Surely you know someone who has many debts.I don’t know if as many as Ma. Amor.  She had acquired many products and services and paid them in installments or with credit cards. She owed the car, the giant television, the ontological treatment, a trip he will make at the end of the year, his little son’s party, the license plates and a lot of cravings for clothes and accessories. I knew that this was the way to get things done: borrowing. Each time she received her salary, Ma. Amor distributed the money in envelopes marked with each debt. It is not always enough to cover all commitments.

Recently she told me that she was happy with what she has accomplished with her work. And, also, that I was tired of the envelopes. Above all, because, of his salary, he really had very little left.

I asked him to study his case. I assumed that Ma. Amor should be paying a good sum of money in interest and could find a better alternative for her.

The situation

The situation

Ma. Amor sent me the extracts of the cards, the proof of payment, the debts of the car and the dentist and the relationship of the other debts with the detail of the financing.

Indeed. She was paying high interest. The television, for example, bought it in a promotion. Since he did not have cash at that time, he authorized deferring the purchase to 24 months. With the interests of that purchase, another larger television would have been bought.

I made the account of the money I was paying in interest and called it.

“I have good news,” I told him. If you took a free-use loan with a bank and paid all your debts with that money, you would have cash again.

Seriously? How much?

At least $ 1,300,000.00 Colombian pesos.

I felt like I was going to pass out.

“It could be more if the credit were backed by a mortgage on your house.”

About home equity loans

About home equity loans

I explained that some banks handle a loan called “mortgage loan” of Free Investment. The money can be used in whatever you want : travel, studies, investments, cars or debt payments. The important thing is that, for offering a real estate as a guarantee, the rate is very interesting. Therefore, it was a better business for Ma. Amor to acquire a loan to pay off all debts, mortgaging her house.
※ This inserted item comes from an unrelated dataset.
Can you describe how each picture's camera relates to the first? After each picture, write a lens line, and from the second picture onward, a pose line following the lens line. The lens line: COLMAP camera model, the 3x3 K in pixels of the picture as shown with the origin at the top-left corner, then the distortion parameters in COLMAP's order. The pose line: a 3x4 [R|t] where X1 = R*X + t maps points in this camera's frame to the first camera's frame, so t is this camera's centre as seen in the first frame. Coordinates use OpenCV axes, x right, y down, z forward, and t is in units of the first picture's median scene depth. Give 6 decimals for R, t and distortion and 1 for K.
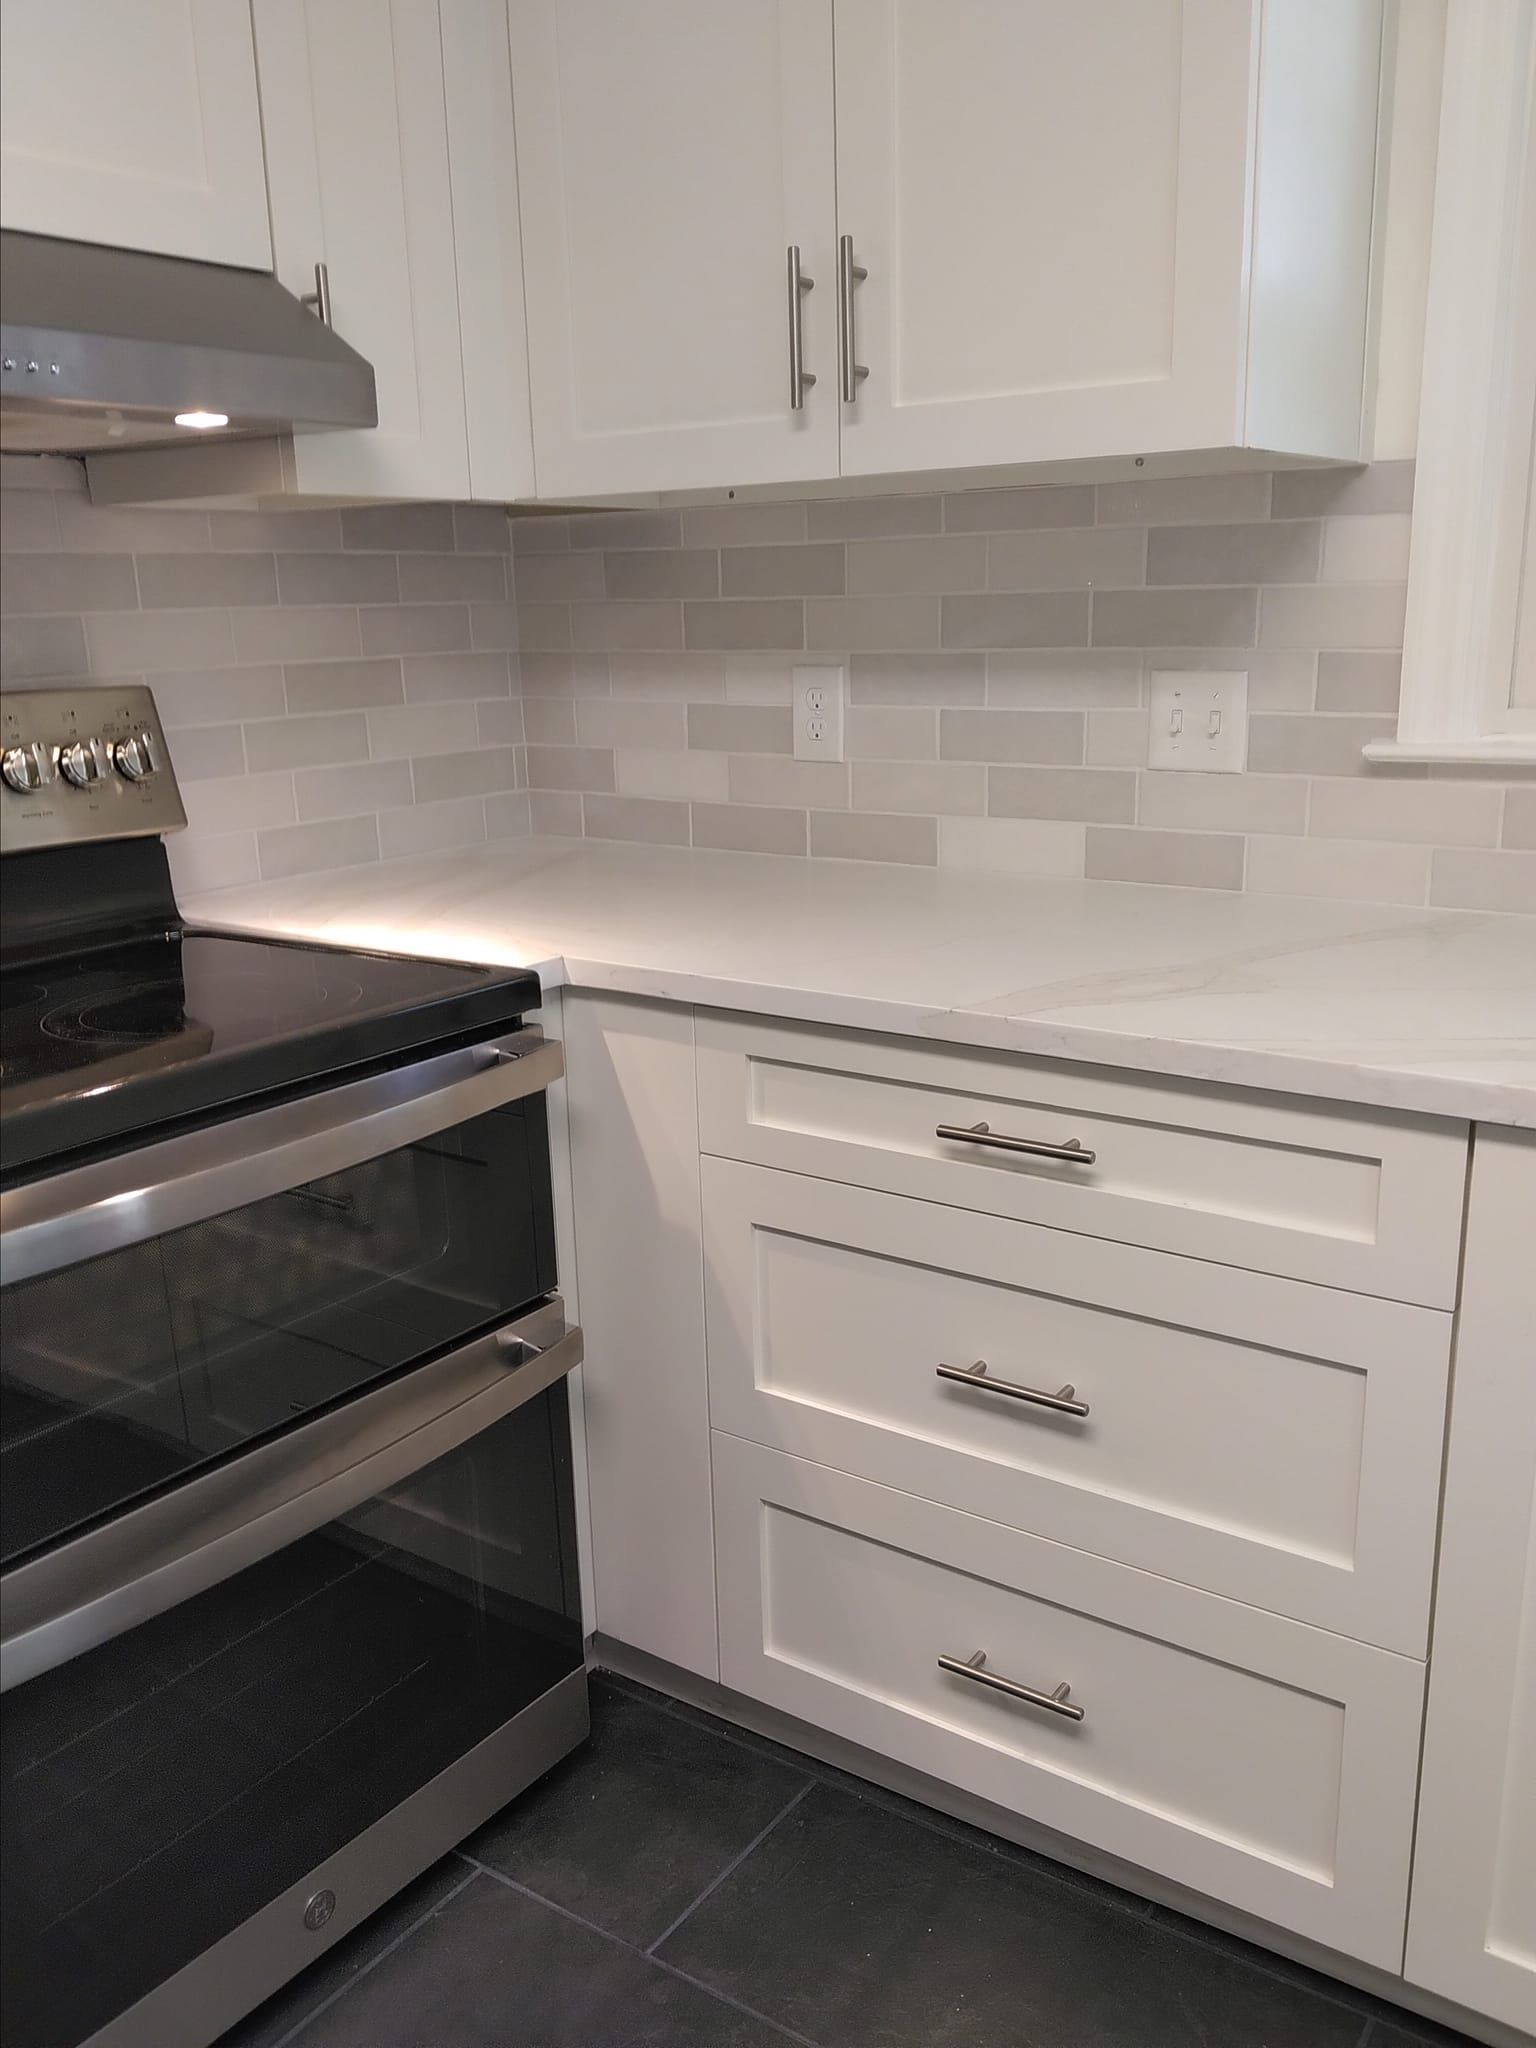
lens RADIAL K [[1683.7, 0, 772.1], [0, 1683.7, 1029.5], [0, 0, 1]] dist [0.057454, -0.085321]
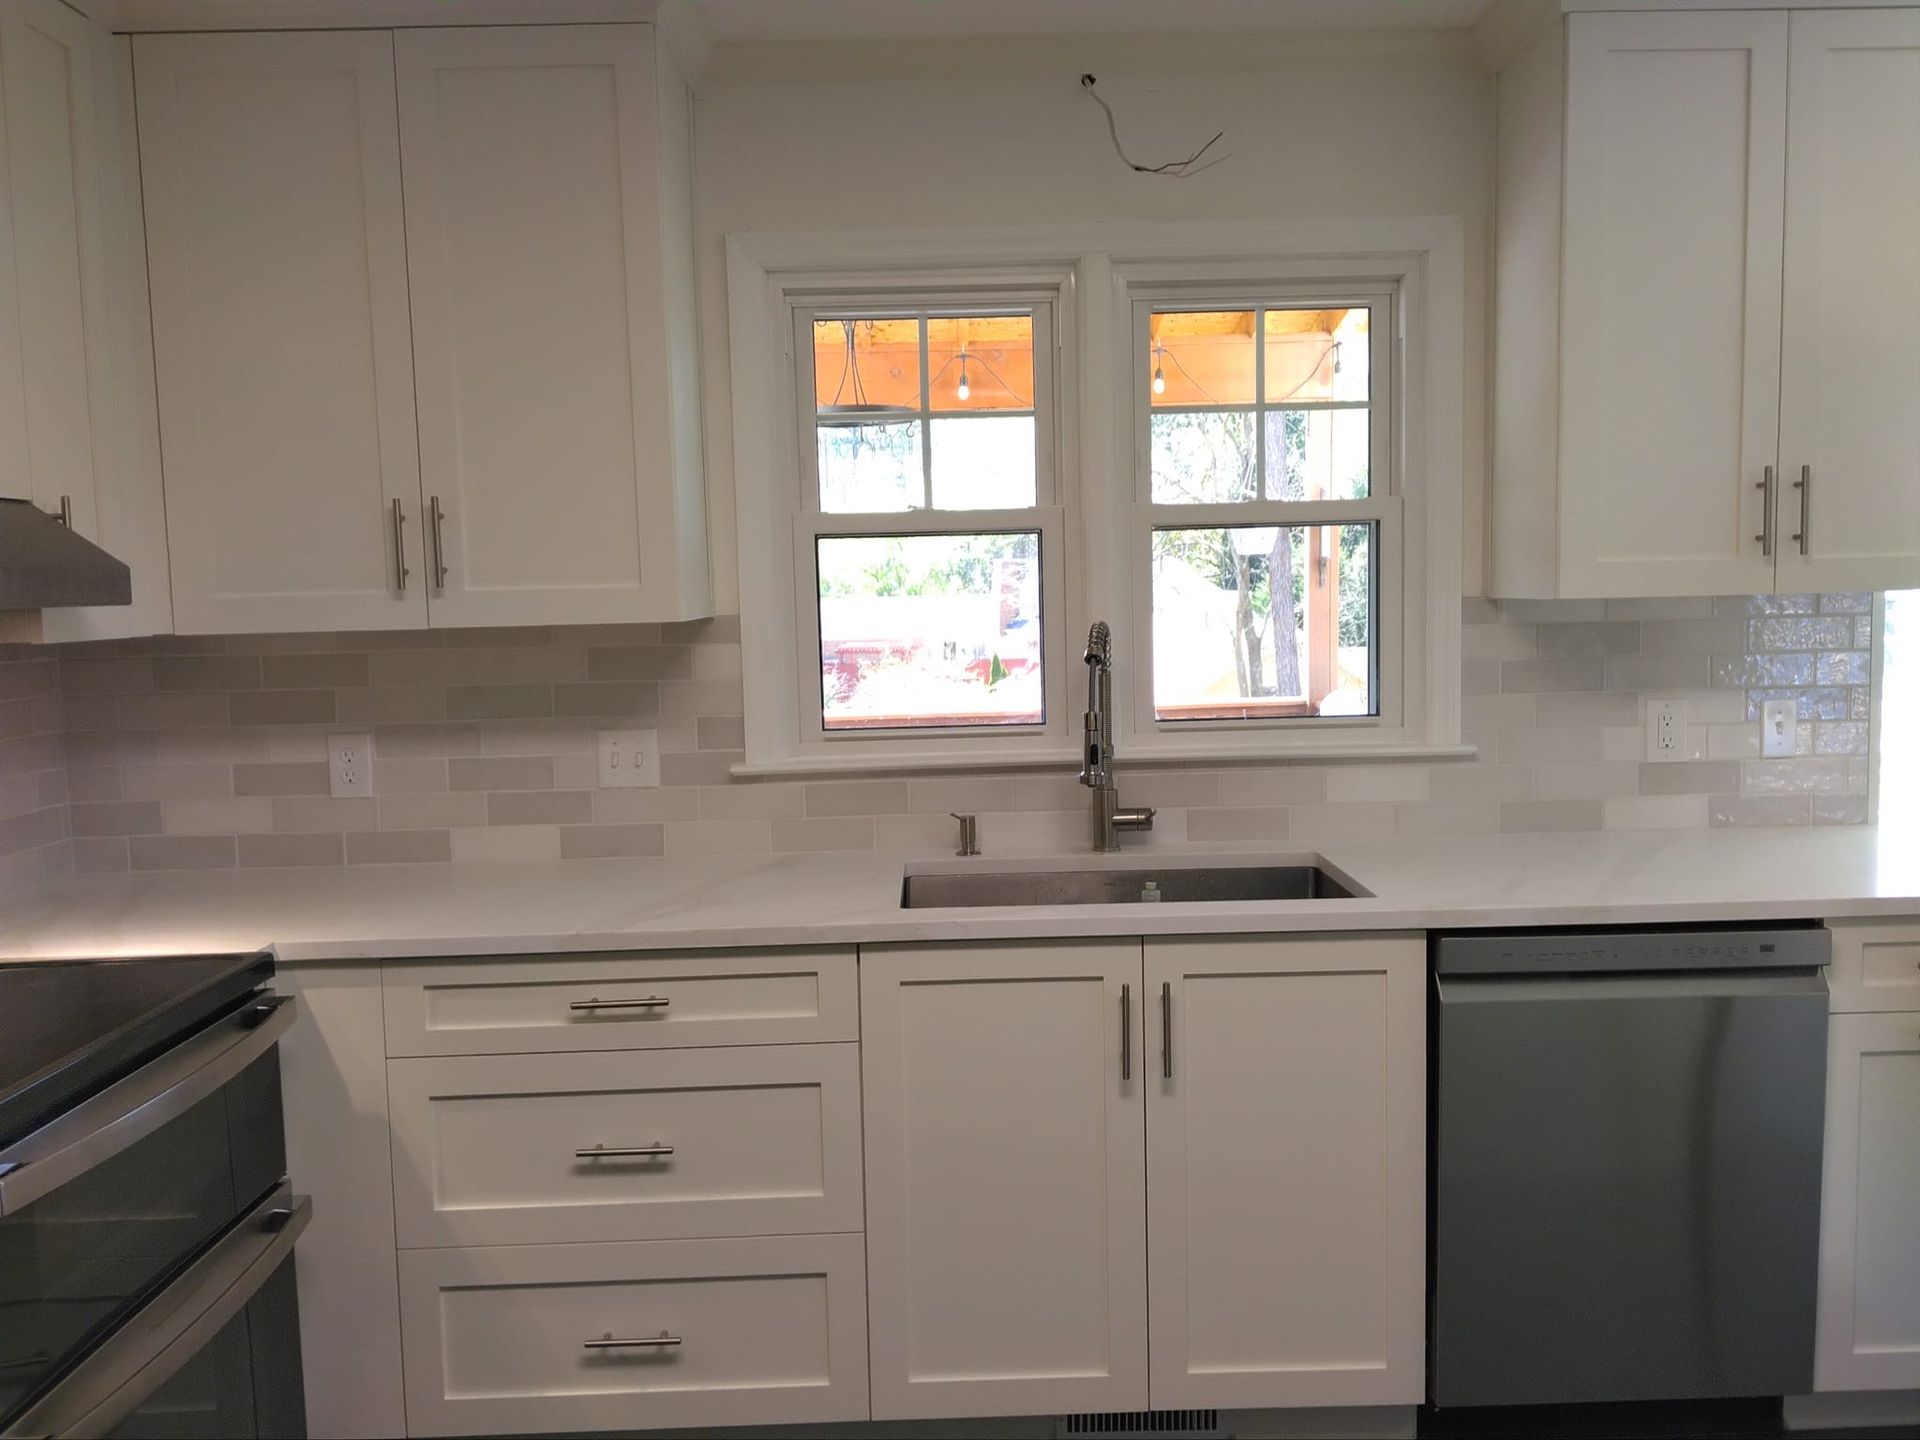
lens RADIAL K [[1578.5, 0, 961.6], [0, 1578.5, 711.4], [0, 0, 1]] dist [0.057454, -0.085321]
pose [[0.807493, -0.045057, 0.588154, -0.420185], [0.153844, 0.978657, -0.136244, 0.038858], [-0.569462, 0.200500, 0.797191, -0.469581]]
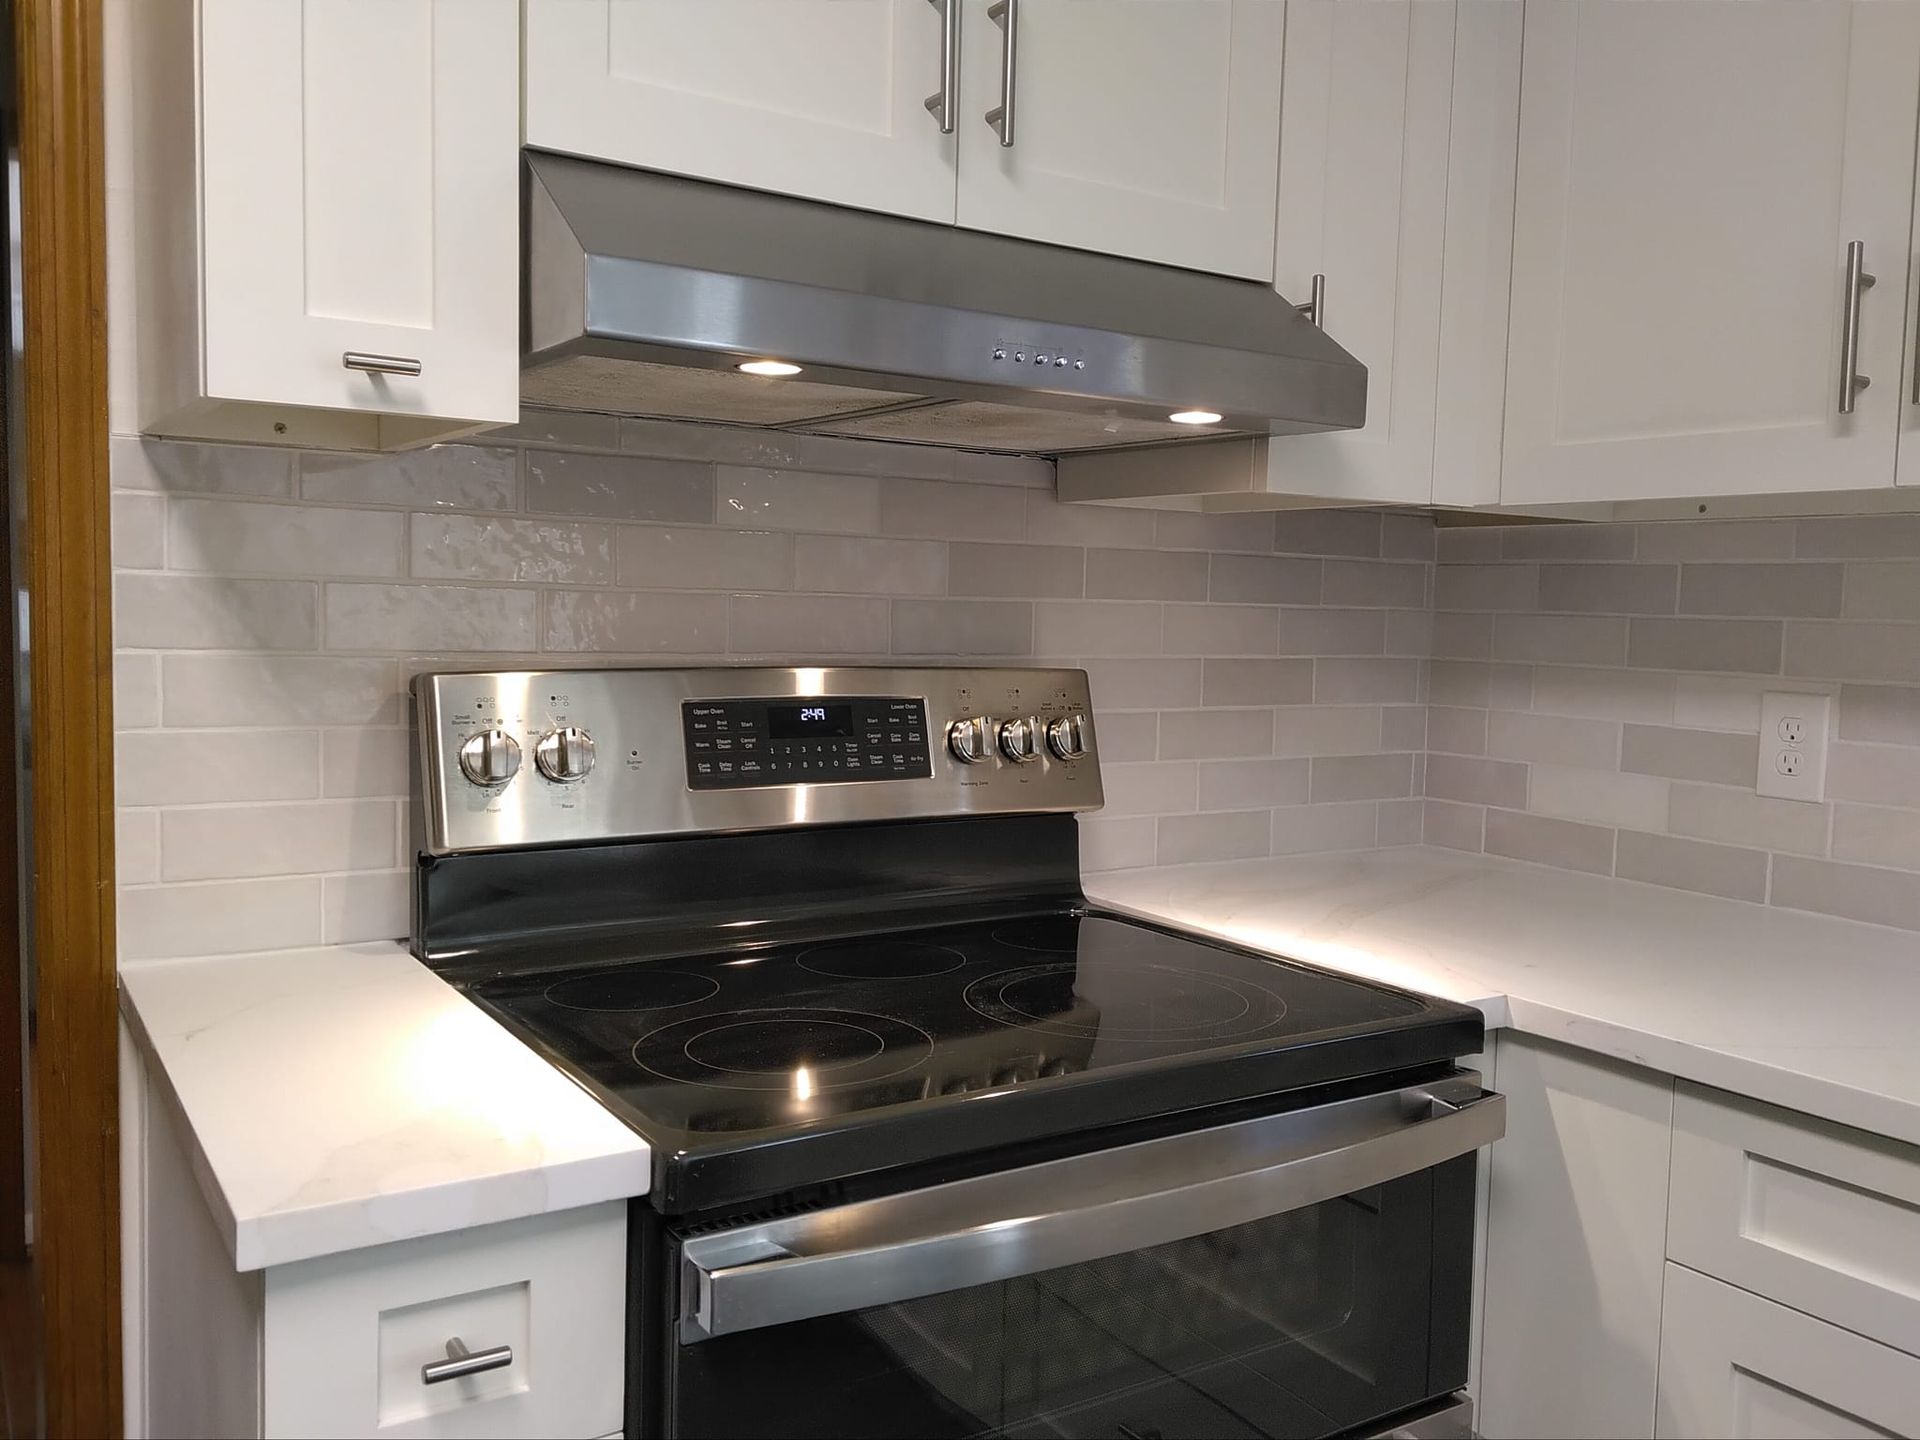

This product has many names in the market : personal loan with mortgage guarantee, free investment mortgage credit, mortgage credit. As you can see, it is different from the credit we know to buy a property (in that case the money is requested for the purchase of the house). Also, in each entity you will find differences in the design of the products: some offer terms of up to five years, others up to 15 years. Some lend up to US $ 50,000, others, up to US $ 100,000.

There is a perfect plan for your customer profile

There is a perfect plan for your customer profile

The important thing in this business is that the value of the property does support the value of the credit. And, something very important, that the house is in your name, that is, debtor and owner must be the same person. The property must have a factory declaration, be independent and notarized before the Public Registry – this requirement is very similar to when a mortgage credit transfer is requested. The bank will demand a first degree mortgage in your favor.

The application is accompanied with information on income and documents of the house, among others. The bank will make these evaluations:

  • Study of the viability of credit: your ability to pay according to income.
  • Study of titles: Check that the asset can be mortgaged (it has no other mortgages or lawsuits or other restrictions and taxes are up to date);
  • Cadastral Appraisal: It will hire the services of a specialist to determine the commercial value of the property.

When your loan is approved, you will be asked for insurance:

All risk insurance : if something happens to the house, the insurance responds.

Debtor life insurance (Optional): it is equivalent to life insurance. The debt will be canceled by the insurer to the bank.

Ma. Amor’s business was approved (with some difficulty, but we succeeded). Yesterday he asked me for advice for his coworkers on the management of credit purchases. She is sure that several could benefit from a home equity loan.